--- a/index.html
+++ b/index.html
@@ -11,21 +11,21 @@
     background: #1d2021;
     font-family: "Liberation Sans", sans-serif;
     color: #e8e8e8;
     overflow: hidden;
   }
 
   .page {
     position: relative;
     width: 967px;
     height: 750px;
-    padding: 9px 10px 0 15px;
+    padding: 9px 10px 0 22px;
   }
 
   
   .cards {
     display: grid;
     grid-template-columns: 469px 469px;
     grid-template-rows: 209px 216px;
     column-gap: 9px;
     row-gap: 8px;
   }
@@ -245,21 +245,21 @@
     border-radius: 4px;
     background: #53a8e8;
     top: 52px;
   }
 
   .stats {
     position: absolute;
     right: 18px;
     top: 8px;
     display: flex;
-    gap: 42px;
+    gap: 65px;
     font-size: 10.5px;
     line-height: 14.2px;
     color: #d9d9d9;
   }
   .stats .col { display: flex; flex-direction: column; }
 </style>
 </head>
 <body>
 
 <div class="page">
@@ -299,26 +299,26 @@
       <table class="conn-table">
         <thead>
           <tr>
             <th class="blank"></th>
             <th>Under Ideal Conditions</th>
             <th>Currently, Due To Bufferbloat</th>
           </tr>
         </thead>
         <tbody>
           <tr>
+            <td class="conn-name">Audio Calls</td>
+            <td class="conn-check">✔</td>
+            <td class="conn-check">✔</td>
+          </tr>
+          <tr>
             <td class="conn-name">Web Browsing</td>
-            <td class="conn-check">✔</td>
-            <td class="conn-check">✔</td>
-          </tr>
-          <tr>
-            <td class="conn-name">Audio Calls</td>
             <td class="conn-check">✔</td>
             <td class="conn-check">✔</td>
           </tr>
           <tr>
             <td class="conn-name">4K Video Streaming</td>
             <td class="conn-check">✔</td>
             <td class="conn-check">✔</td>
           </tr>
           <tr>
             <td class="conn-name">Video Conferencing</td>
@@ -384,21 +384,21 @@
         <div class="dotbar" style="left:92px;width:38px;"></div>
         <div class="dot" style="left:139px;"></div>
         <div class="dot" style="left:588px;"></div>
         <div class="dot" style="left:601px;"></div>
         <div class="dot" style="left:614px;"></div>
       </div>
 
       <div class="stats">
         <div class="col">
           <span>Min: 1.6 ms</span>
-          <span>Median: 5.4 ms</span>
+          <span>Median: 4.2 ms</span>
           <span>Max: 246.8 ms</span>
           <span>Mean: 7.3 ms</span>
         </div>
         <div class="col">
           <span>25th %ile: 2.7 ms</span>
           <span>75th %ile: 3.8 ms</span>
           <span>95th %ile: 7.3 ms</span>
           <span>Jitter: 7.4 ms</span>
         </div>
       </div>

- - - - - - -

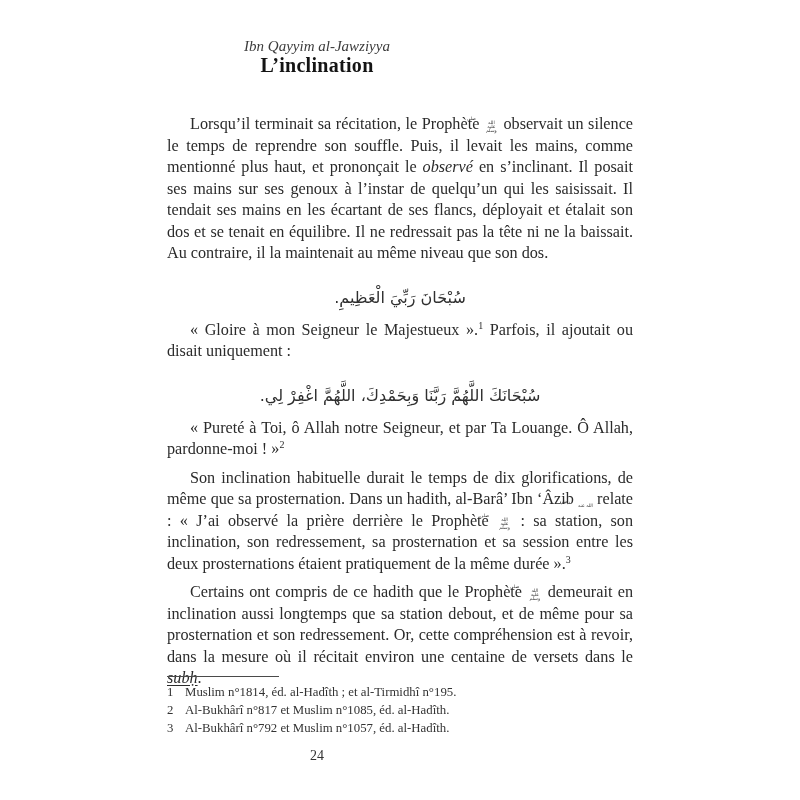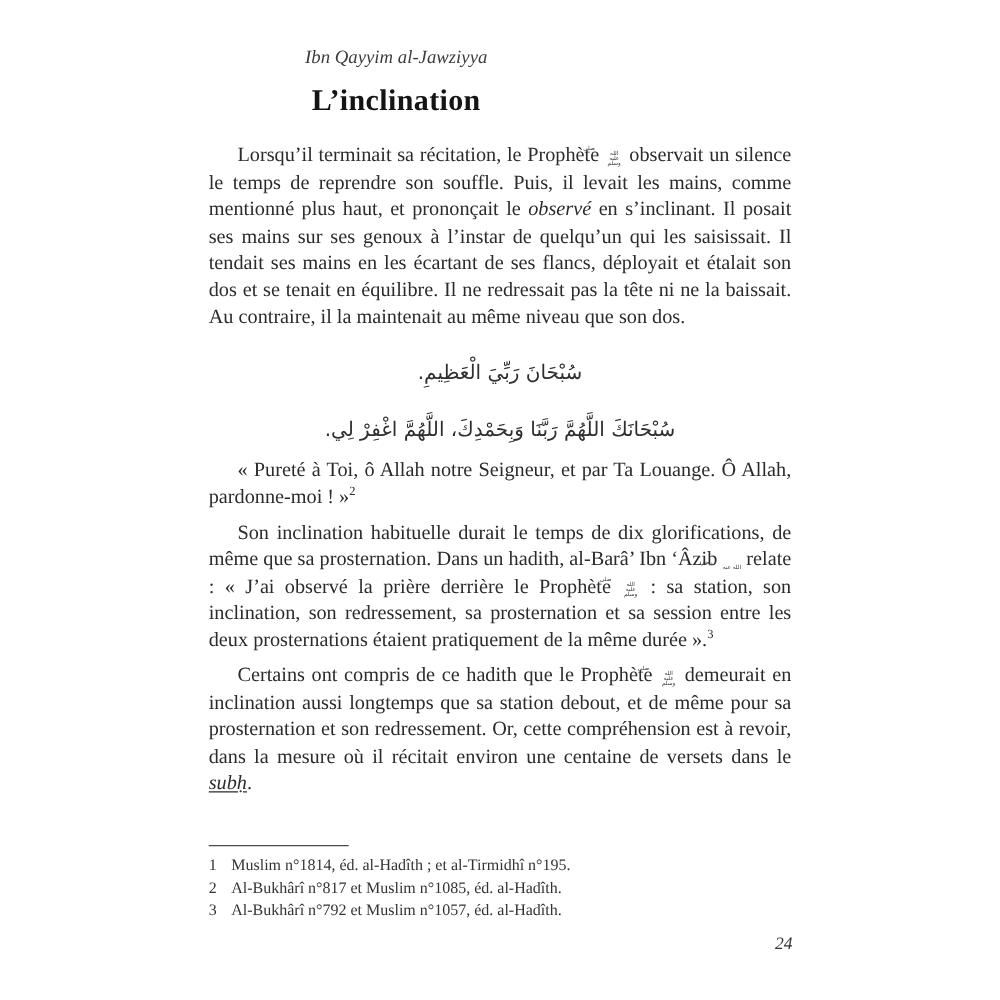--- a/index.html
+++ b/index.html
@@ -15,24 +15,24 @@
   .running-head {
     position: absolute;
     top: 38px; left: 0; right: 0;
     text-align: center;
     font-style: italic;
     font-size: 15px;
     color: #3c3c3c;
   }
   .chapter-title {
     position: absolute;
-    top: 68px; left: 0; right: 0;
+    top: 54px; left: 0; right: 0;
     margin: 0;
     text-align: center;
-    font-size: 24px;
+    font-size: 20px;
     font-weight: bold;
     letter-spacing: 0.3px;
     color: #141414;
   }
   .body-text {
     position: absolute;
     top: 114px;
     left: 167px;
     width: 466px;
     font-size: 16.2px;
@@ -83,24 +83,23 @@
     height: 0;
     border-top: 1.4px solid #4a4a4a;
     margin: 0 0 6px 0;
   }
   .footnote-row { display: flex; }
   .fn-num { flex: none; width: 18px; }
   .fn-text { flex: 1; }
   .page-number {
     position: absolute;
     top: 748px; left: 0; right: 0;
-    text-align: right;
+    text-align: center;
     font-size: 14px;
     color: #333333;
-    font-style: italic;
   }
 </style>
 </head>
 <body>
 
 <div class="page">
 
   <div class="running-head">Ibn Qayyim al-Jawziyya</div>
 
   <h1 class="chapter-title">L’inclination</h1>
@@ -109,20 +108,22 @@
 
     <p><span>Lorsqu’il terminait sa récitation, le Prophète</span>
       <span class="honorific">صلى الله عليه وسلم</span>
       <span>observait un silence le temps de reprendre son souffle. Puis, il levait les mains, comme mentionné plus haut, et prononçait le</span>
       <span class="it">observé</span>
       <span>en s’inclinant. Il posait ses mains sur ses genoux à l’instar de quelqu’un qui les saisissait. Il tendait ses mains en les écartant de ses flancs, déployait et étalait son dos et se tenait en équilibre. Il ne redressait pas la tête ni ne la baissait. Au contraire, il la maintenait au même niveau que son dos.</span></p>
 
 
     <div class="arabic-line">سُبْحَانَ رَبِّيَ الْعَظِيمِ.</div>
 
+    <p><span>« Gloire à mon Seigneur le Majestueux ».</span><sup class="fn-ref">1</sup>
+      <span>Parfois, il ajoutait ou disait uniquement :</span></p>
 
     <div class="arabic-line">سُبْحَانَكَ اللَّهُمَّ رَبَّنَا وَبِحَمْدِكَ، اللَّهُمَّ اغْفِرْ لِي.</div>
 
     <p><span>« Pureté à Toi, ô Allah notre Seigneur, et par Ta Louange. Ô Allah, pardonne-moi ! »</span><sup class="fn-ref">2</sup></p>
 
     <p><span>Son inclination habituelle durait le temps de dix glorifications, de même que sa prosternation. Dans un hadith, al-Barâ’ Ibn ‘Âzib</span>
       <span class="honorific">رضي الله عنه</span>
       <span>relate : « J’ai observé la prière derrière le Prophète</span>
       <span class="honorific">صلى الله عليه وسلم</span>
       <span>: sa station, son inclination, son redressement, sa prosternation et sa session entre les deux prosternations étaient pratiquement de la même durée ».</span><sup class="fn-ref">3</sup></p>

- - - - - - -

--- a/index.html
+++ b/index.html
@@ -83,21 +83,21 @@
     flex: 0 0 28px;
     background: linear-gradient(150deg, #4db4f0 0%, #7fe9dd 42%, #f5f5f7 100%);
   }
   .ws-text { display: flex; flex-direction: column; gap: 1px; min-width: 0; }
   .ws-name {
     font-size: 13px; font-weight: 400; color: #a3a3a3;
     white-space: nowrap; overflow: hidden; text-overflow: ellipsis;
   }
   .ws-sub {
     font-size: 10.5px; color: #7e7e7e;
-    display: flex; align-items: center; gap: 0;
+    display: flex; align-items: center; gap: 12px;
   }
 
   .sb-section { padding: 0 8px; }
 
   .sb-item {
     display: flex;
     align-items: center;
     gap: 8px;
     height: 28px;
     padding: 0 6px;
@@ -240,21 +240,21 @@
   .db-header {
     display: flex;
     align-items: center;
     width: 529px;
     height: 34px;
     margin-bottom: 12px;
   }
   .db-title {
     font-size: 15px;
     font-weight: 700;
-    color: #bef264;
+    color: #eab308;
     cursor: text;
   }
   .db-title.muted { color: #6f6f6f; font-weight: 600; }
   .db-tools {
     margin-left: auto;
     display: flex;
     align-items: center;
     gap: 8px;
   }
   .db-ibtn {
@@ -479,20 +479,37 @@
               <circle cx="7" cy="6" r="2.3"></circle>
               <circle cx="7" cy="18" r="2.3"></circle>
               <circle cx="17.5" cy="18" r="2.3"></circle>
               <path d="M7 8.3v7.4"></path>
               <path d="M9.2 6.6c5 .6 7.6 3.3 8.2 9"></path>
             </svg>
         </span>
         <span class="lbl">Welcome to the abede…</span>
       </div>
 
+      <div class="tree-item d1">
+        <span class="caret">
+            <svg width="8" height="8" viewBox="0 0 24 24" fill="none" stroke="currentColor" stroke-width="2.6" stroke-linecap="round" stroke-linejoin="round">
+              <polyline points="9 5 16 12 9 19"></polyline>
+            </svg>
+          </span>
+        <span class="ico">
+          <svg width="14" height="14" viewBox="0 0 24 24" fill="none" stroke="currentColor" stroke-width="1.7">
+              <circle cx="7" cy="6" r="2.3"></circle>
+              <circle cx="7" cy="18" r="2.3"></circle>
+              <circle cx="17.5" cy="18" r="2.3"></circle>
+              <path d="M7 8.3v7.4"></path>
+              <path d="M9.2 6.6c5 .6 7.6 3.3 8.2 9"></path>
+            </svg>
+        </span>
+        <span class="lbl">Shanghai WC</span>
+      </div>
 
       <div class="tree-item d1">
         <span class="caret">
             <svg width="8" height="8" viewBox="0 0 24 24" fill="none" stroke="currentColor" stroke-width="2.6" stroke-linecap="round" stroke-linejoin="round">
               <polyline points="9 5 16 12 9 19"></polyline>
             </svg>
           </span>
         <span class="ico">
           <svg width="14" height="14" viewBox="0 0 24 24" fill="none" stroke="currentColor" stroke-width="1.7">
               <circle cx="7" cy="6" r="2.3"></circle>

- - - - - - -

EXERCISE PROMPT> Lines holding the word "style" are the answer; copy every one from the records above.

ANSWER BOX>
 </style>
         <div class="dotbar" style="left:92px;width:38px;"></div>
         <div class="dot" style="left:139px;"></div>
         <div class="dot" style="left:588px;"></div>
         <div class="dot" style="left:601px;"></div>
         <div class="dot" style="left:614px;"></div>
     font-style: italic;
-    font-style: italic;
 </style>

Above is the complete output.